Friar's Omelet. (Mrs. Treat.)--Stew six or seven good-sized apples as for apple-sauce; when cooked and still warm stir in one teaspoonful of butter and one cupful of sugar; when cold, stir in three well-beaten eggs and a little lemon juice. Now put a small piece of butter into a saucepan, and, when hot, add to it a cupful of bread crumbs and stir until they assume a light-brown color. Butter a pudding mold, and sprinkle on the bottom and sides as many of these bread crumbs as will adhere; fill in the apple preparation, sprinkle bread crumbs on top, bake it for fifteen or twenty minutes, and turn it out on a good-sized platter. It can be eaten with or without a sweet sauce.

Baked Apple Dumplings.--Make a short pie-crust; roll it thin and cut it into squares large enough to cover an apple. Select apples of the same size, core and pare them, and fill the space with sugar, butter, and a little ground cinnamon or nutmeg. Place an apple in each square of pie-crust; wet the edges with water or white of egg, and fold together so that the points meet on the top. Pinch and turn the edges so that they are fluted. Bake in a moderate oven about forty minutes, or until the apples are soft without having lost their form. Serve with hard sauce or with sugar and cream.

Steamed Apple Dumplings.--Core and pare six or eight apples. Make a biscuit dough, using four cups of flour, two heaping teaspoonfuls of baking-powder, one large tablespoonful of butter, one teaspoonful of salt, and one cup of milk. Use more or less milk as is needed to make a soft dough that will roll out without being sticky. Roll the dough about half an inch thick and cut in squares to cover the apples, as in the preceding recipe, after sweetening and flavoring. Place the dumplings on a dinner plate which can be set in the steamer. Steam forty minutes and serve from the same plate, with hard sauce or sweetened cream. A variation of this recipe, which is sometimes more convenient, is as follows: Cut the apples into eighths, and put them, with half a cup of water, into a granite pudding pan; roll the biscuit dough out to fit the pan, and cover the apples; cover the pan, and steam or cook in the oven. Sprinkle sugar thickly over the top and serve in the pudding pan, with hard sauce in another dish.

Apple Pie. (By consent, from "Boston Cooking-School Cook-Book," by Miss Farmer.)--Four or five sour apples, one-third cup sugar, one-fourth teaspoon grated nutmeg, one-eighth teaspoon salt, one teaspoon butter, one teaspoon lemon juice, few gratings lemon rind. Line pie plate with paste. Pare, core, and cut the apples into eighths; put row around the plate one-half inch from the edge, and work toward the center until the plate is covered; then pile on the remainder. Mix sugar, nutmeg, salt, lemon juice and rind and sprinkle over the apples. Dot over with butter. Wet edges of under crust, cover with upper crust, and press edges together. Bake forty to forty-five minutes in a moderate oven. A very good pie may be made without butter or lemon. Cinnamon may be substituted for nutmeg. Evaporated apples soaked over night in cold water may be used in place of the fresh fruit.

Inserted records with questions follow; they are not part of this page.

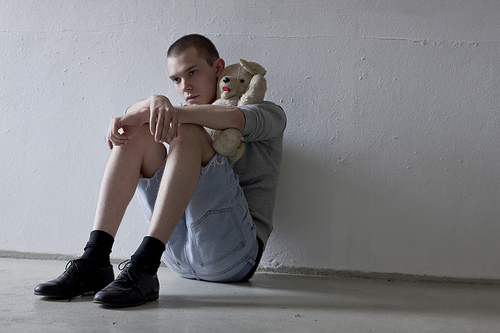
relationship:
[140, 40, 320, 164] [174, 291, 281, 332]
boy on cement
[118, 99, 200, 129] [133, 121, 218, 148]
arms on knees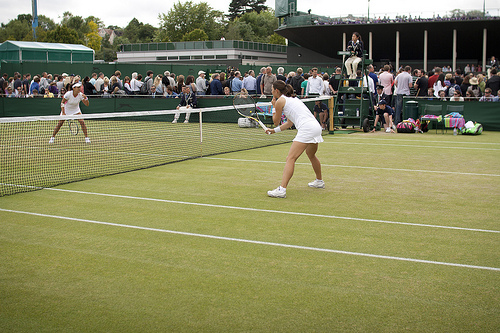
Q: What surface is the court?
A: Grass.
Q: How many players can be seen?
A: Two.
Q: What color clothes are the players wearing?
A: White.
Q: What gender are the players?
A: Female.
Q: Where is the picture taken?
A: At a tennis tournament.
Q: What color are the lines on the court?
A: White.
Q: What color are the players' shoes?
A: White.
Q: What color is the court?
A: Green.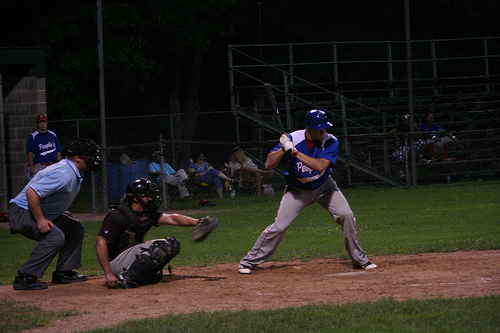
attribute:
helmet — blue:
[306, 108, 335, 133]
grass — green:
[0, 183, 496, 331]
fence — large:
[88, 127, 498, 209]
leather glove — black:
[187, 212, 222, 245]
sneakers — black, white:
[219, 260, 389, 275]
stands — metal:
[223, 40, 496, 189]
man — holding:
[234, 101, 382, 282]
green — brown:
[403, 193, 491, 247]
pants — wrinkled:
[239, 176, 372, 268]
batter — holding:
[235, 79, 376, 276]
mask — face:
[64, 129, 104, 169]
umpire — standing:
[9, 131, 108, 300]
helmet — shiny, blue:
[304, 106, 331, 133]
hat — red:
[33, 109, 50, 122]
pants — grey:
[244, 175, 367, 262]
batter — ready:
[257, 82, 376, 266]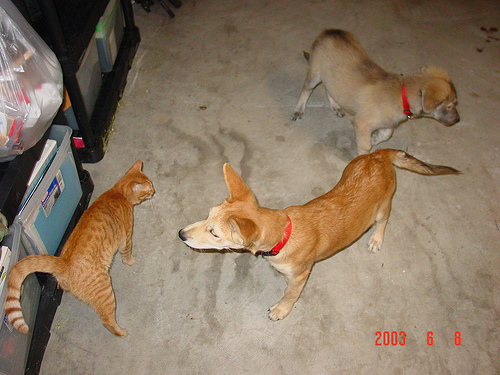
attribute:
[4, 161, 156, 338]
cat — orange, brown, nervous, watching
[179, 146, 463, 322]
dog — brown, looking, gray, inside, interested, waiting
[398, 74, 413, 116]
collar — red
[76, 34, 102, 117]
container — plastic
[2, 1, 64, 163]
bag — plastic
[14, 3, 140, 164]
bookshelf — black, plastic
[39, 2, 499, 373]
floor — gray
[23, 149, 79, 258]
tray — blue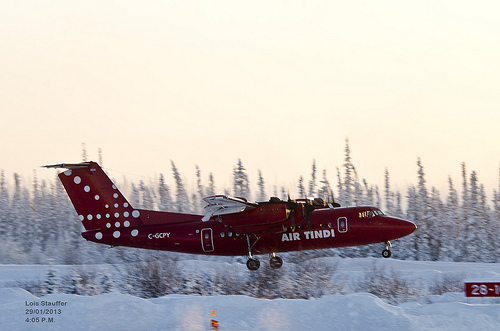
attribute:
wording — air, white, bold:
[281, 231, 337, 240]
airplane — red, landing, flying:
[42, 162, 417, 269]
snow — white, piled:
[11, 287, 500, 330]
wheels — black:
[247, 255, 258, 272]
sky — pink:
[1, 4, 497, 212]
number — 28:
[471, 285, 489, 297]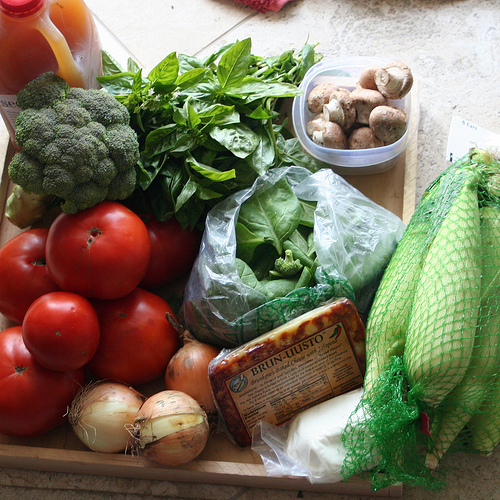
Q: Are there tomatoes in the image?
A: Yes, there is a tomato.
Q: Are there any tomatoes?
A: Yes, there is a tomato.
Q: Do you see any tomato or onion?
A: Yes, there is a tomato.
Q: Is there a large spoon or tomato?
A: Yes, there is a large tomato.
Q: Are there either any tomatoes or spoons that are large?
A: Yes, the tomato is large.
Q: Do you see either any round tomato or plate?
A: Yes, there is a round tomato.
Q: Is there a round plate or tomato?
A: Yes, there is a round tomato.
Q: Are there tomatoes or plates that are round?
A: Yes, the tomato is round.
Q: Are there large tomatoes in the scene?
A: Yes, there is a large tomato.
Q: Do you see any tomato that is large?
A: Yes, there is a tomato that is large.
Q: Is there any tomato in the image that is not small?
A: Yes, there is a large tomato.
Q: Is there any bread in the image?
A: No, there is no breads.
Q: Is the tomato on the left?
A: Yes, the tomato is on the left of the image.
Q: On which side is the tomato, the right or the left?
A: The tomato is on the left of the image.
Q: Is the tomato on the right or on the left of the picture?
A: The tomato is on the left of the image.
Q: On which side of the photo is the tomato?
A: The tomato is on the left of the image.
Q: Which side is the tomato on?
A: The tomato is on the left of the image.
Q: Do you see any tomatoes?
A: Yes, there is a tomato.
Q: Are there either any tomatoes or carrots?
A: Yes, there is a tomato.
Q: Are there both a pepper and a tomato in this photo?
A: No, there is a tomato but no peppers.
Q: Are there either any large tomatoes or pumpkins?
A: Yes, there is a large tomato.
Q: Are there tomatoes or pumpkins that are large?
A: Yes, the tomato is large.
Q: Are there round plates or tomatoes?
A: Yes, there is a round tomato.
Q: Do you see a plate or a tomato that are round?
A: Yes, the tomato is round.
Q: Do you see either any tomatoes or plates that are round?
A: Yes, the tomato is round.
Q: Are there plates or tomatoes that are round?
A: Yes, the tomato is round.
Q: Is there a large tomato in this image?
A: Yes, there is a large tomato.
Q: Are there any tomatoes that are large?
A: Yes, there is a tomato that is large.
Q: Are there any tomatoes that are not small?
A: Yes, there is a large tomato.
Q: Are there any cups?
A: No, there are no cups.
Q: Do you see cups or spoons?
A: No, there are no cups or spoons.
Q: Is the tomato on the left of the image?
A: Yes, the tomato is on the left of the image.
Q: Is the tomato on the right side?
A: No, the tomato is on the left of the image.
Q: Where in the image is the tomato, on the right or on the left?
A: The tomato is on the left of the image.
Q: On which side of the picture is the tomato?
A: The tomato is on the left of the image.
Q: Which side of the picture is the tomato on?
A: The tomato is on the left of the image.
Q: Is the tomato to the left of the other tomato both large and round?
A: Yes, the tomato is large and round.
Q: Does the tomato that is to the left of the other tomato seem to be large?
A: Yes, the tomato is large.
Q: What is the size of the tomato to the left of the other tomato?
A: The tomato is large.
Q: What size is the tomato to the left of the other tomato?
A: The tomato is large.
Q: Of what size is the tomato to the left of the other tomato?
A: The tomato is large.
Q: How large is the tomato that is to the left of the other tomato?
A: The tomato is large.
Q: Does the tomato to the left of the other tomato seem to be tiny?
A: No, the tomato is large.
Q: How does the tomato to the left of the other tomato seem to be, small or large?
A: The tomato is large.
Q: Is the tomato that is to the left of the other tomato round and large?
A: Yes, the tomato is round and large.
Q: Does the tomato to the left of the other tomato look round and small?
A: No, the tomato is round but large.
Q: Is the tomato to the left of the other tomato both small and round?
A: No, the tomato is round but large.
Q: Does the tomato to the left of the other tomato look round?
A: Yes, the tomato is round.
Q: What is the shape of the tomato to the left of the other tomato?
A: The tomato is round.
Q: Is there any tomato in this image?
A: Yes, there is a tomato.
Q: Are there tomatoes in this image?
A: Yes, there is a tomato.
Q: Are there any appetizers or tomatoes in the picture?
A: Yes, there is a tomato.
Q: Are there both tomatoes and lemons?
A: No, there is a tomato but no lemons.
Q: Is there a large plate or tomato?
A: Yes, there is a large tomato.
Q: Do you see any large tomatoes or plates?
A: Yes, there is a large tomato.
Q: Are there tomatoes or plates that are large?
A: Yes, the tomato is large.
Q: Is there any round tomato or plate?
A: Yes, there is a round tomato.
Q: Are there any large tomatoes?
A: Yes, there is a large tomato.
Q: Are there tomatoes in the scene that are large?
A: Yes, there is a tomato that is large.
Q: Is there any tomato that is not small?
A: Yes, there is a large tomato.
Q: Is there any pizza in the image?
A: No, there are no pizzas.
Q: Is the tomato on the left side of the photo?
A: Yes, the tomato is on the left of the image.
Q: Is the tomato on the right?
A: No, the tomato is on the left of the image.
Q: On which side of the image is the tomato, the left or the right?
A: The tomato is on the left of the image.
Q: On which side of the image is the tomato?
A: The tomato is on the left of the image.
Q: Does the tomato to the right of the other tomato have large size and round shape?
A: Yes, the tomato is large and round.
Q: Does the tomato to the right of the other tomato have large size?
A: Yes, the tomato is large.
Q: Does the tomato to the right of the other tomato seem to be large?
A: Yes, the tomato is large.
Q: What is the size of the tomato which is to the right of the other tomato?
A: The tomato is large.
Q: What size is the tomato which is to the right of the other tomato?
A: The tomato is large.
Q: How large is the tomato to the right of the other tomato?
A: The tomato is large.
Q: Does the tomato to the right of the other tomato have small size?
A: No, the tomato is large.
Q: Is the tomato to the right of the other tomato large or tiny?
A: The tomato is large.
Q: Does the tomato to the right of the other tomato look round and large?
A: Yes, the tomato is round and large.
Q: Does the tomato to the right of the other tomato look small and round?
A: No, the tomato is round but large.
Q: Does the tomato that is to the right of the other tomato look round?
A: Yes, the tomato is round.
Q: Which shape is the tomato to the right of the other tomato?
A: The tomato is round.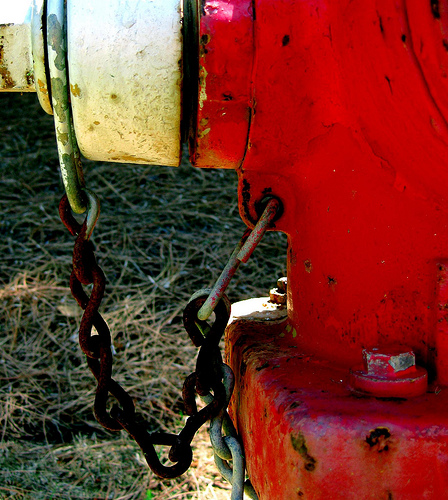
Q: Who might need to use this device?
A: A fireman.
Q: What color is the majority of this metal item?
A: Red.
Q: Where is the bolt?
A: On the front and to the right.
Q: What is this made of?
A: Metal.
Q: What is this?
A: Fire Hydrant.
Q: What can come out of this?
A: Water.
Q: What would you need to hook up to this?
A: A hose.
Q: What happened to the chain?
A: It rusted.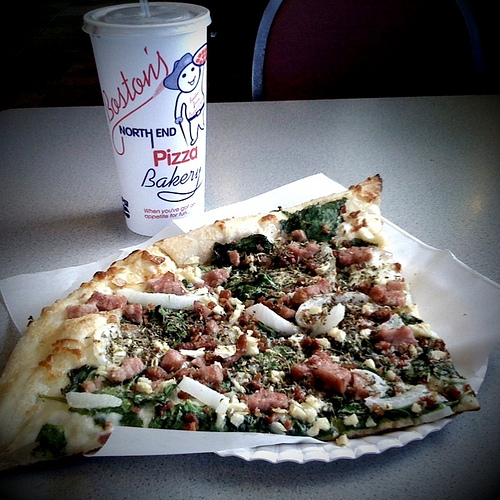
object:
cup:
[78, 3, 213, 239]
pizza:
[1, 176, 480, 458]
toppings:
[91, 209, 459, 432]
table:
[1, 99, 499, 500]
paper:
[9, 174, 350, 336]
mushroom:
[253, 237, 291, 267]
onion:
[176, 377, 227, 413]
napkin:
[84, 426, 329, 457]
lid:
[80, 1, 210, 38]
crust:
[0, 171, 480, 470]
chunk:
[116, 231, 423, 422]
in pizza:
[76, 199, 467, 440]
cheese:
[232, 360, 269, 394]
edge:
[319, 174, 500, 293]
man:
[164, 51, 206, 146]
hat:
[163, 52, 195, 90]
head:
[162, 53, 201, 92]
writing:
[119, 124, 177, 149]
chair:
[251, 0, 489, 105]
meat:
[289, 348, 352, 397]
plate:
[5, 186, 500, 465]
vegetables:
[285, 200, 343, 238]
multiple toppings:
[178, 265, 399, 419]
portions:
[97, 201, 477, 448]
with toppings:
[86, 211, 481, 441]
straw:
[139, 0, 153, 18]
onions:
[130, 291, 197, 307]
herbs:
[233, 268, 266, 299]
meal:
[0, 0, 497, 473]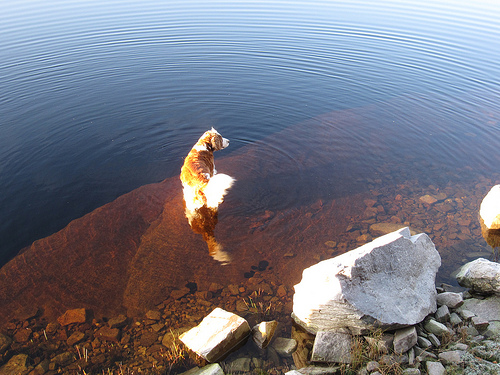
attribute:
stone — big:
[286, 222, 445, 345]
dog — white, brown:
[163, 115, 258, 262]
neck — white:
[191, 142, 209, 151]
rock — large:
[478, 180, 499, 239]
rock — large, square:
[290, 224, 441, 334]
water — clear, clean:
[31, 72, 489, 209]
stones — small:
[379, 277, 495, 373]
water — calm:
[0, 0, 497, 242]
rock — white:
[259, 227, 446, 349]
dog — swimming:
[180, 122, 245, 227]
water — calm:
[2, 2, 497, 373]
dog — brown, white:
[134, 109, 253, 269]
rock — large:
[178, 297, 265, 364]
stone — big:
[274, 213, 444, 338]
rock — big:
[288, 226, 451, 353]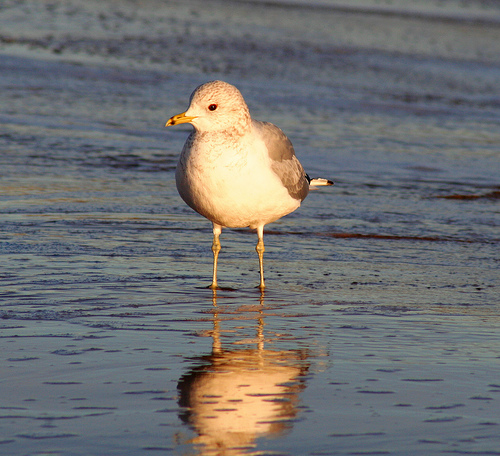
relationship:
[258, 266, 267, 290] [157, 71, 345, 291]
leg of bird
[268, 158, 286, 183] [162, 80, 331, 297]
feather of bird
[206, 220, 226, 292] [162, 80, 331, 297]
leg of bird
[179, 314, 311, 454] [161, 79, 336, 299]
reflection of seagull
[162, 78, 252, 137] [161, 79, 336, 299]
head on seagull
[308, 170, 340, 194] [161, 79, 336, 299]
tail on seagull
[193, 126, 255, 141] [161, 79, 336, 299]
seagull neck on seagull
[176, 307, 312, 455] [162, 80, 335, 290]
reflection of bird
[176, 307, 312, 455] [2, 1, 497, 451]
reflection of gull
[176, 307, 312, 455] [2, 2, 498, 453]
reflection in water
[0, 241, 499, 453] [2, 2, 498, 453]
ripples in water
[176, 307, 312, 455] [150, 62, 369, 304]
reflection from bird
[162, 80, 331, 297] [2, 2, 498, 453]
bird standing in water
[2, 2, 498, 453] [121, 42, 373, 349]
water surrounds bird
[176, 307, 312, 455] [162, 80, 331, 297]
reflection from bird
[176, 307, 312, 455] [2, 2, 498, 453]
reflection on water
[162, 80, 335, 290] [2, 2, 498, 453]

Apple Fritters.--Core and pare three or four apples. Cut them crosswise into slices one-third of an inch thick, leaving the opening in the center. Sprinkle with lemon, sugar, and spice. Let stand one hour. Dip each slice in fritter batter, and fry in deep, hot fat. Drain, and sprinkle with powdered sugar. Serve hot, with or without hard sauce.

Batter For Fritters.--One cup flour, one-fourth teaspoonful salt, two-thirds cup milk, yolks and whites of two eggs beaten separately, one tablespoonful olive oil or melted butter. Mix salt and flour, add milk gradually, yolks of eggs, butter, and stiff whites. A tablespoonful of sugar may be added, if liked.

Fried Apples.--Cut slices one-half inch thick across the apple without removing skin or core, or cut the apple in quarters and remove the core. Saute the apples in butter or drippings until tender and light brown, but not soft enough to lose form. Serve on the same dish with pork chops.

Apple Water (for invalids).--Wipe, core and pare one large sour apple. Put two teaspoonfuls sugar in the core cavity, and bake until tender. Pour one cup boiling water over the baked apple, let it stand one-half hour, strain, and serve.